### Exercise description
Extract, from the listing that follows, each line containing the word "right".

### Input data
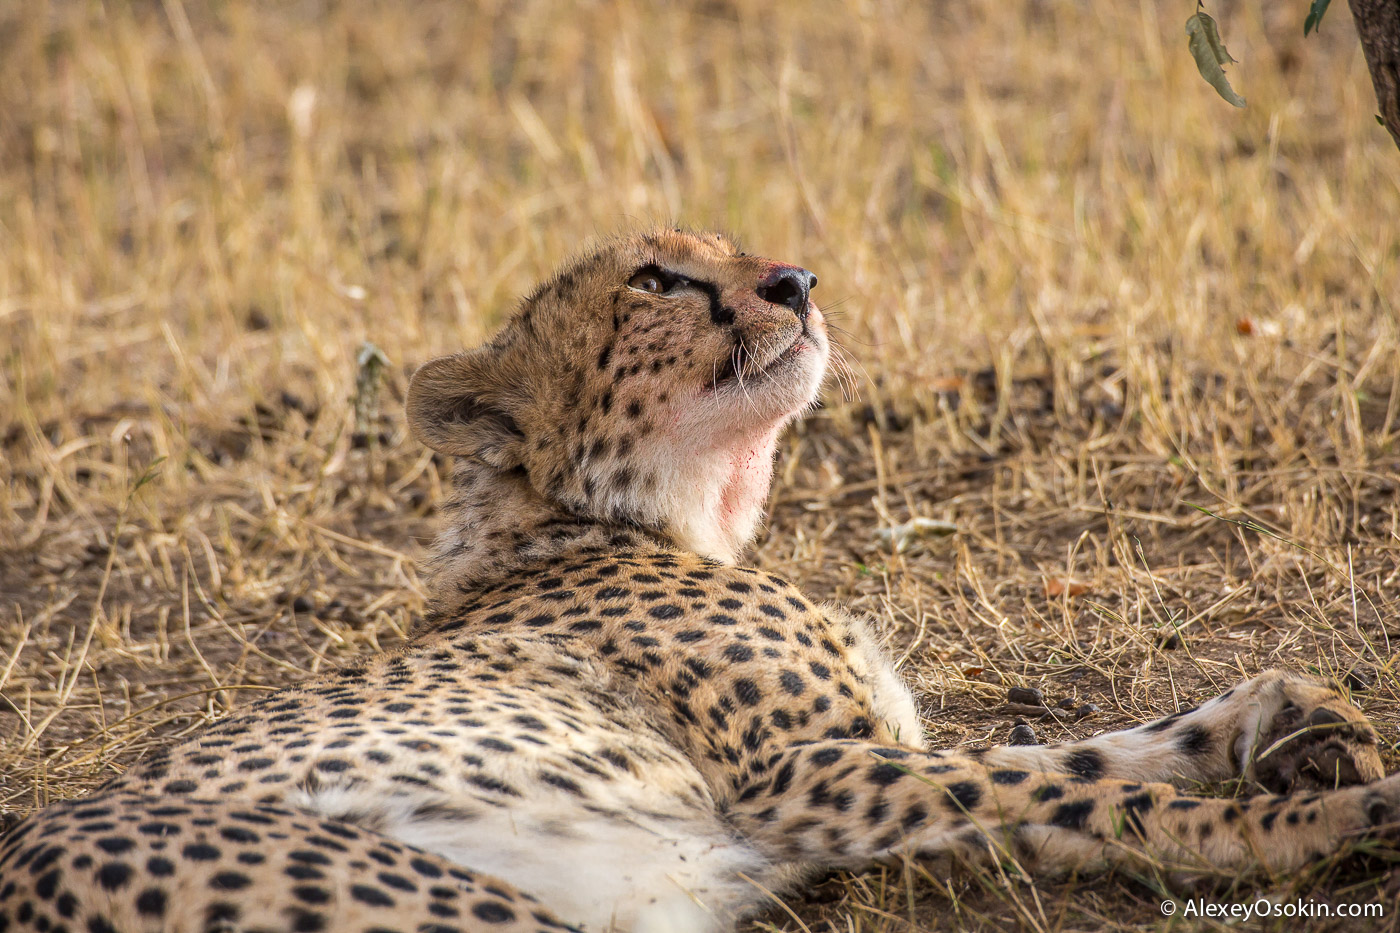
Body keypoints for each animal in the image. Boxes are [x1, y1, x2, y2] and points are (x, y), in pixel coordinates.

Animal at [2, 226, 1400, 930]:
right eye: (657, 278)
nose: (797, 281)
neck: (657, 518)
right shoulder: (800, 779)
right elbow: (1093, 791)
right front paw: (1329, 822)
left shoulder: (849, 771)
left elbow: (1103, 755)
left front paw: (1304, 724)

### Output for this task
right eye: (657, 278)
right shoulder: (800, 779)
right elbow: (1093, 791)
right front paw: (1329, 822)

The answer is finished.